Elasticsearch relies heavily on the operating system’s file system cache. Ensure you have sufficient free RAM for this. Avoid running other memory-hungry applications on the same server as Elasticsearch.

Shard Allocation and Index Settings

The number of shards per index significantly impacts performance. Aim for fewer, larger shards rather than many small ones. For time-series data, consider index lifecycle management (ILM) to manage older indices.

Example: Setting Shard Count and Replicas

When creating an index, you can specify the number of primary shards and replicas.

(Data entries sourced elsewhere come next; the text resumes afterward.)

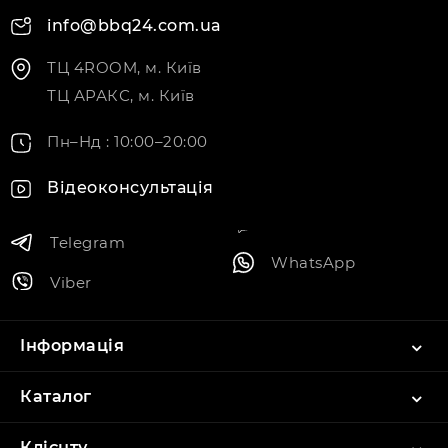
info@bbq24.com.ua
ТЦ 4ROOM, м. Київ
ТЦ АРАКС, м. Київ
Пн–Нд : 10:00–20:00
Відеоконсультація
Telegram
WhatsApp
Viber
Інформація
Каталог
Клієнту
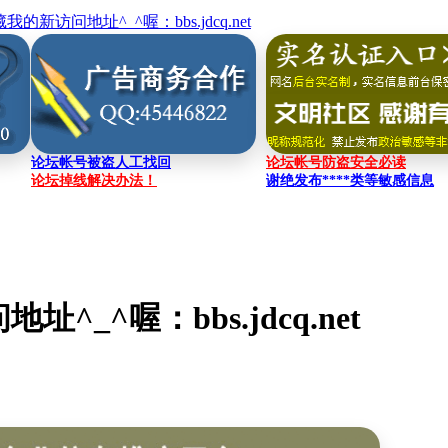
的新访问地址^_^喔：bbs.jdcq.net
论坛帐号被盗人工找回
论坛帐号防盗安全必读
论坛掉线解决办法！
谢绝发布****类等敏感信息
_^喔：bbs.jdcq.net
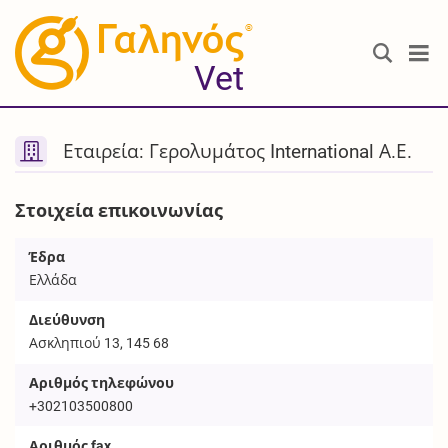
®
Vet
Εταιρεία: Γερολυμάτος International Α.Ε.
Στοιχεία επικοινωνίας
Έδρα
Ελλάδα
Διεύθυνση
Ασκληπιού 13, 145 68
Αριθμός τηλεφώνου
+302103500800
Αριθμός fax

For a cluster with one node, set replicas to 0. For a multi-node cluster, 1 or 2 replicas are common.

PUT /my_index
{
  "settings": {
    "index": {
      "number_of_shards": 3,
      "number_of_replicas": 1
    }
  }
}

You can also dynamically update these settings (though primary shard count cannot be changed after creation):

PUT /my_index/_settings
{
  "index": {
    "number_of_replicas": 2
  }
}

Swappiness

Elasticsearch performs poorly when it swaps. Set the system’s swappiness to a low value, ideally 1 or 10. Edit /etc/sysctl.conf:

vm.swappiness = 1

Apply the change:

sudo sysctl -p

Monitoring and Iteration

Performance tuning is an iterative process. Continuously monitor your system’s resource utilization (CPU, RAM, I/O, network) using tools like htop, vmstat, iostat, and application-specific metrics. For Elasticsearch, use the _cat APIs and Kibana’s monitoring tools. Regularly review logs for errors or performance bottlenecks. Adjust configurations based on observed behavior and load patterns.